* [Assignment] Can you arrange the material's lines as a JSON list of strings, one per line, starting with the line containing "00:00-05:59: median 1.3, box" and ending with the line containing "18:00-23:59: median 3.2, box", both included and blank lines omitted?

* [Data for analysis]
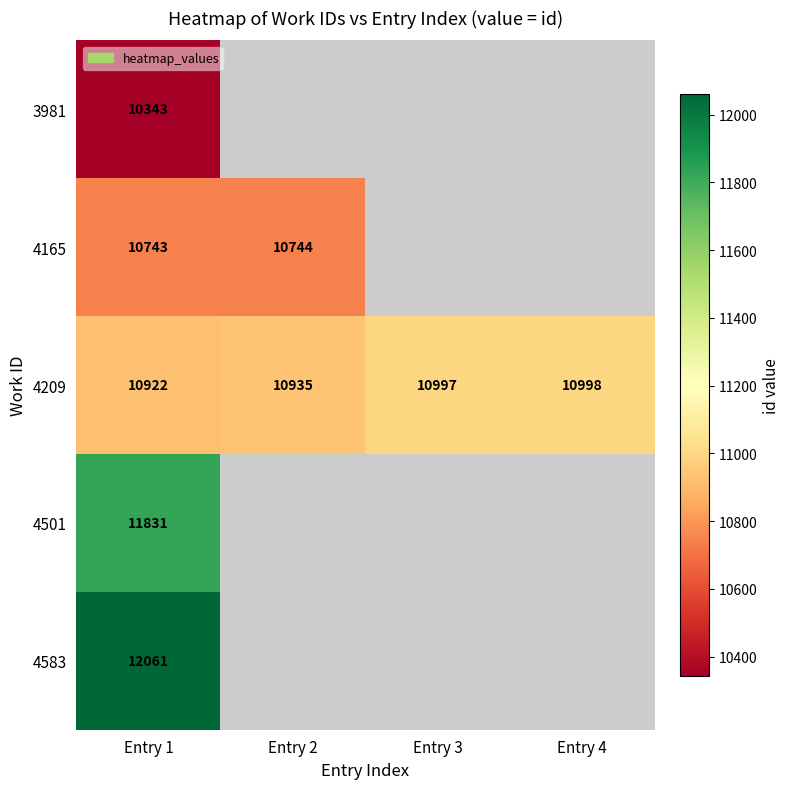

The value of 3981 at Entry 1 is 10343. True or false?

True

==

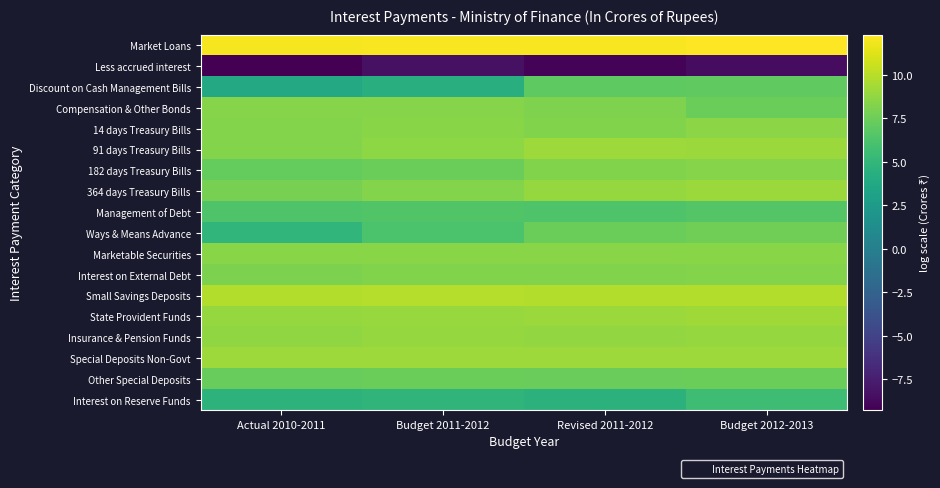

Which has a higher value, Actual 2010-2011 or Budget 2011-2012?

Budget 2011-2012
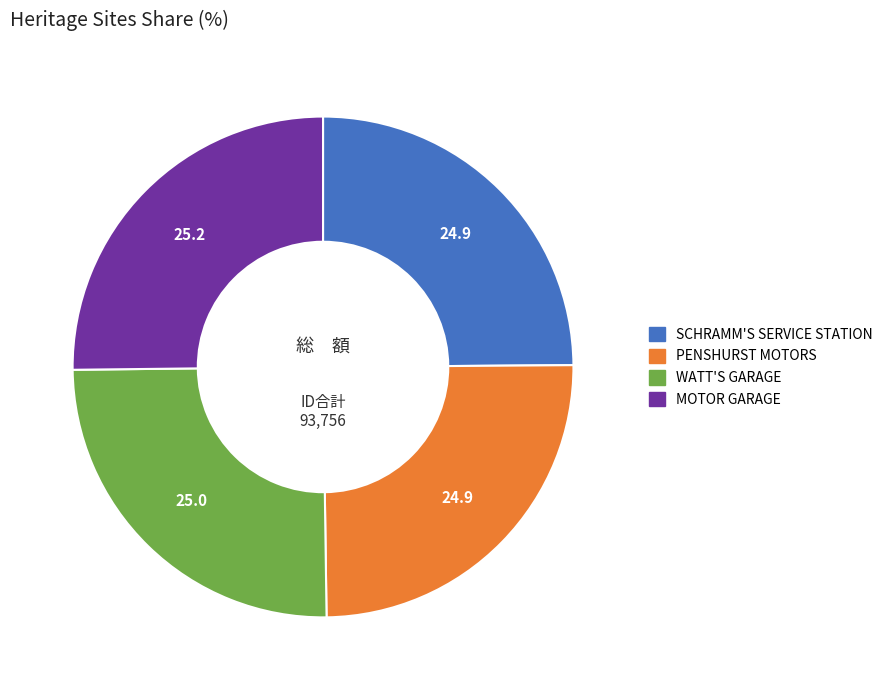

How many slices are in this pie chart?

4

---

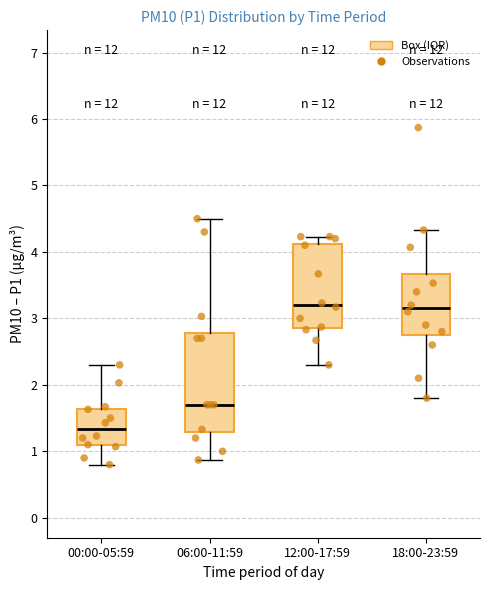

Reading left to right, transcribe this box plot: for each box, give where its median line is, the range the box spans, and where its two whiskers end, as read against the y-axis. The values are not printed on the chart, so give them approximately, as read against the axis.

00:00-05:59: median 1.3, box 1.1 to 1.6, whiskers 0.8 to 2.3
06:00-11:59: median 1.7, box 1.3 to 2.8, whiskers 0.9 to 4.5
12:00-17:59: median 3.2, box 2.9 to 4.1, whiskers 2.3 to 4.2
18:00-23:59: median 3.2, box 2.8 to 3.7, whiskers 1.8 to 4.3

* [Response to the exercise]
[
  "00:00-05:59: median 1.3, box 1.1 to 1.6, whiskers 0.8 to 2.3",
  "06:00-11:59: median 1.7, box 1.3 to 2.8, whiskers 0.9 to 4.5",
  "12:00-17:59: median 3.2, box 2.9 to 4.1, whiskers 2.3 to 4.2",
  "18:00-23:59: median 3.2, box 2.8 to 3.7, whiskers 1.8 to 4.3"
]